Member of the Maryland House of Delegates from the Harford County district
- In office 1908–1911 Serving with Harry C. Lawder, Walter R. McComas, Joseph S. Whiteford, John W. Archer, Henry A. Osborn Jr., Fleury F. Sullivan

Personal details
- Born: Martin Luther Jarrett November 18, 1841 Jarrettsville, Maryland, U.S.
- Died: September 23, 1920 (aged 78) Baltimore, Maryland, U.S.
- Resting place: Calvary Church
- Party: Democratic
- Spouse: Sarah Fannie Glenn ​ ​(m. 1867; died 1898)​
- Parent: Luther M. Jarrett (father);
- Relatives: James H. Jarrett (brother)
- Alma mater: University of Maryland
- Occupation: Politician; physician;

= Martin L. Jarrett =

American politician and physician (1841–1920)
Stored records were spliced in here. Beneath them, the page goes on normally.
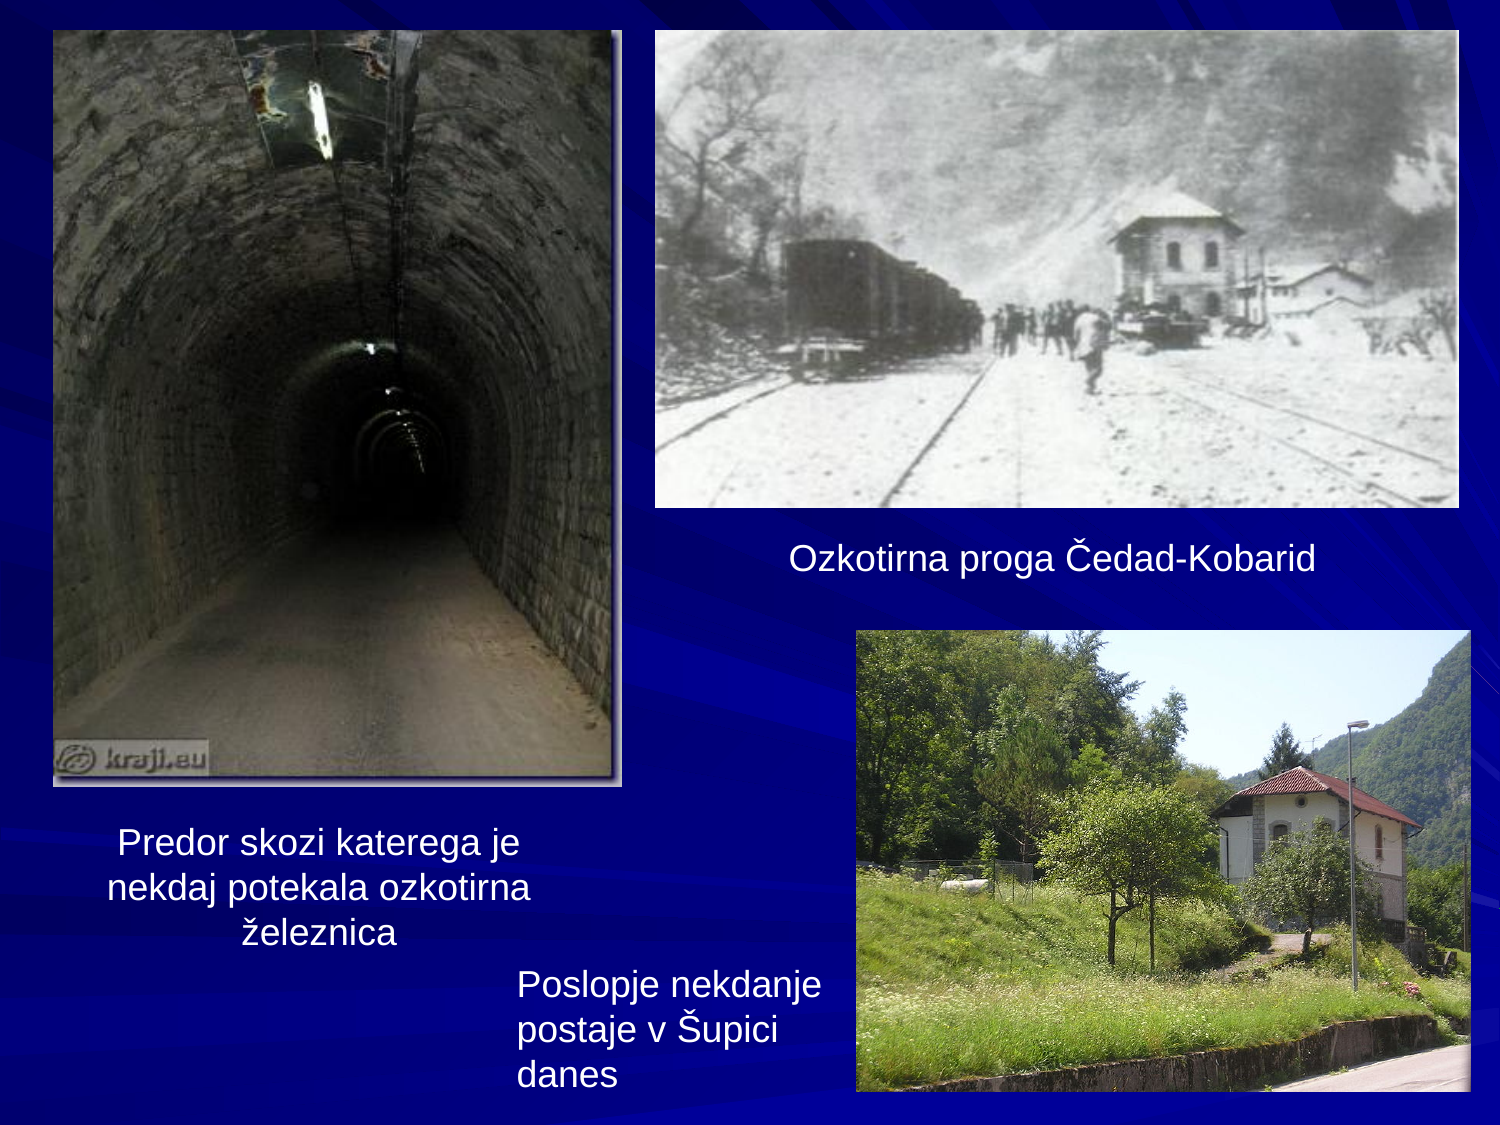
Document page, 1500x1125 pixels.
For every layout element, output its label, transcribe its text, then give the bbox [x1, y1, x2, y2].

text_box Ozkotirna proga Čedad-Kobarid [773, 527, 1400, 587]
picture [856, 630, 1471, 1092]
picture [53, 30, 622, 787]
picture [655, 30, 1459, 508]
text_box Poslopje nekdanje postaje v Šupici danes [501, 952, 845, 1103]
text_box Predor skozi katerega je nekdaj potekala ozkotirna železnica [53, 810, 585, 961]
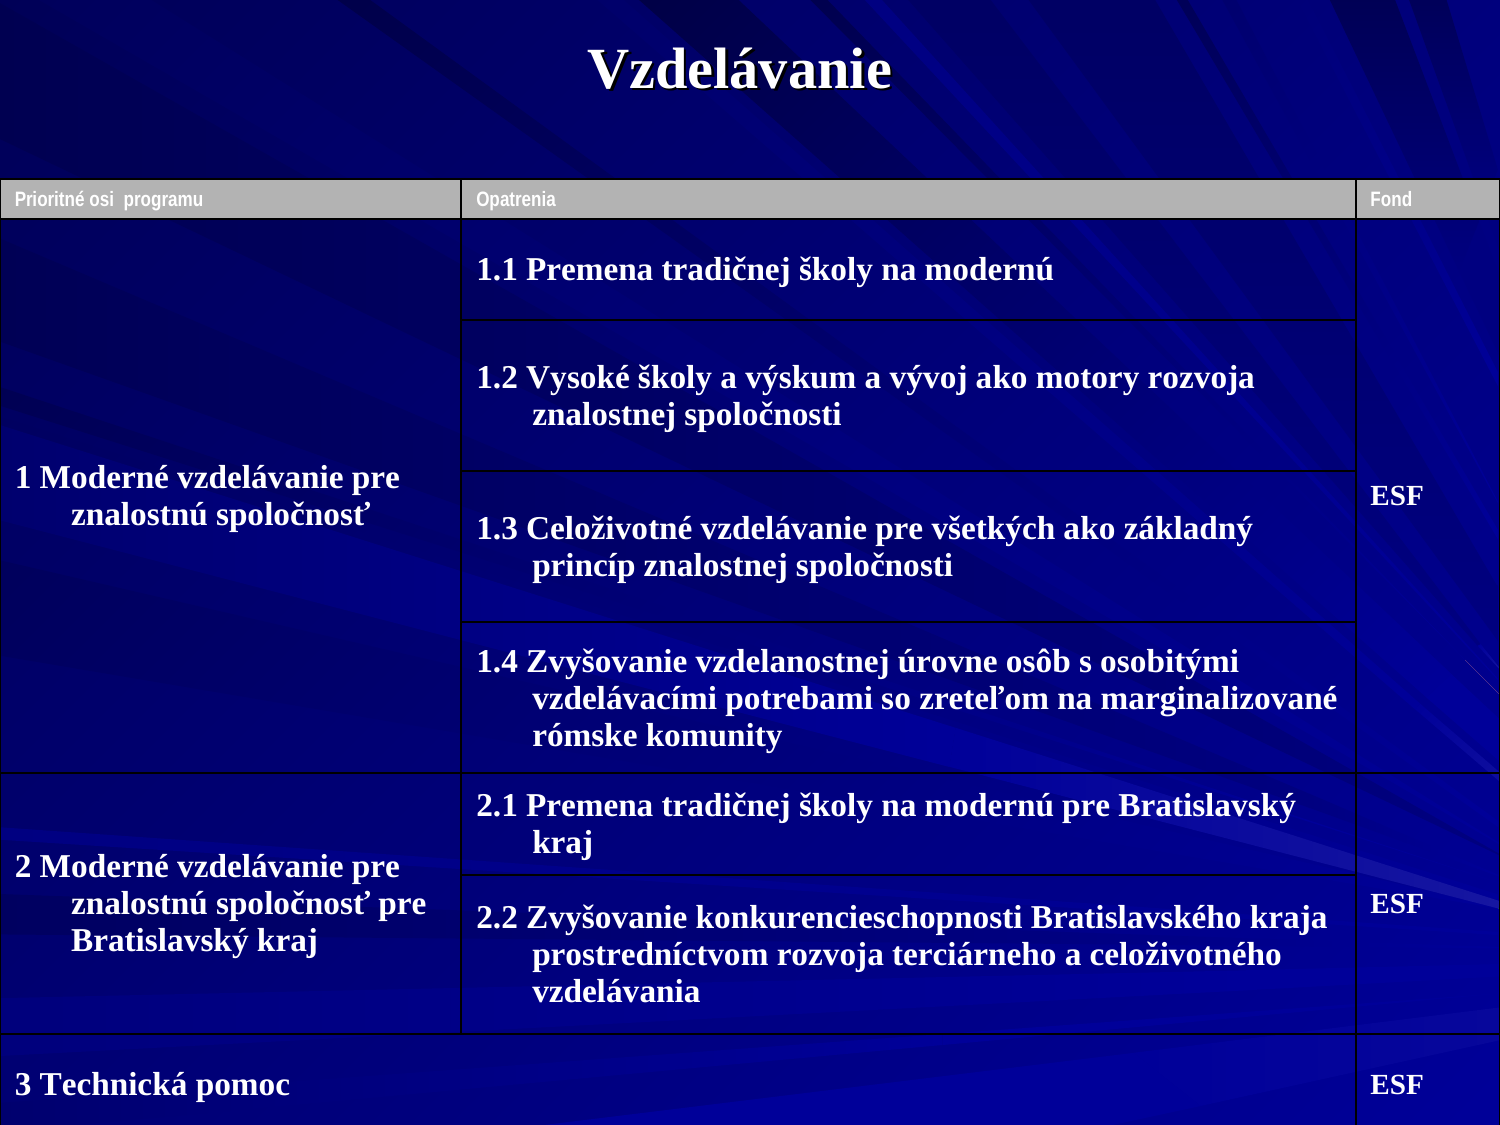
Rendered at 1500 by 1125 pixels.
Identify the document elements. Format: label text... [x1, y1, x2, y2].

text_box 1 Moderné vzdelávanie pre znalostnú spoločnosť [1, 220, 460, 772]
text_box Prioritné osi programu [1, 180, 460, 218]
text_box Fond [1357, 180, 1499, 218]
text_box ESF [1357, 1035, 1499, 1125]
text_box 1.1 Premena tradičnej školy na modernú [462, 220, 1355, 319]
text_box 3 Technická pomoc [1, 1035, 1355, 1125]
text_box 1.2 Vysoké školy a výskum a vývoj ako motory rozvoja znalostnej spoločnosti [462, 321, 1355, 470]
text_box 2 Moderné vzdelávanie pre znalostnú spoločnosť pre Bratislavský kraj [1, 774, 460, 1033]
text_box ESF [1357, 774, 1499, 1033]
text_box ESF [1357, 220, 1499, 772]
text_box Opatrenia [462, 180, 1355, 218]
text_box 1.4 Zvyšovanie vzdelanostnej úrovne osôb s osobitými vzdelávacími potrebami so zreteľom na marginalizované rómske komunity [462, 623, 1355, 772]
text_box 2.1 Premena tradičnej školy na modernú pre Bratislavský kraj [462, 774, 1355, 874]
text_box 1.3 Celoživotné vzdelávanie pre všetkých ako základný princíp znalostnej spoločnosti [462, 472, 1355, 621]
title Vzdelávanie [64, 0, 1415, 138]
text_box 2.2 Zvyšovanie konkurencieschopnosti Bratislavského kraja prostredníctvom rozvoja terciárneho a celoživotného vzdelávania [462, 876, 1355, 1033]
Martin Luther Jarrett (November 18, 1841 – September 23, 1920) was an American politician and physician from Maryland. He served as a member of the Maryland House of Delegates, representing Harford County, from 1908 to 1911.

==Early life==
Martin Luther Jarrett was born on November 18, 1841, in Jarrettsville, Maryland, to Julia Ann (née Scarff) and Luther M. Jarrett. His brother was James H. Jarrett. He attended Bethel Academy in Cathcart for a time. He studied medicine under Drs. Chew and Butler of Baltimore. He graduated from the University of Maryland in 1864.

==Career==
Jarrett served as a private in the 1st Maryland Cavalry in the Confederate States Army. He served until the end of the war. Since graduating, Jarrett practiced medicine in Jarrettsville and retired from the practice around 1900.

Jarrett was a Democrat. He served as a member of the Maryland House of Delegates, representing Harford County, from 1908 to 1911. He was a school commissioner in the 1890s. He was director of the Second National Bank of Bel Air.

==Personal life==
Jarrett married Sarah Fannie Glenn on January 31, 1867. They had no children. She died in 1898. He was a Methodist.

Jarrett died on September 23, 1920, at the home of his niece at 410 East 25th Street in Baltimore. He was buried at Calvary Church.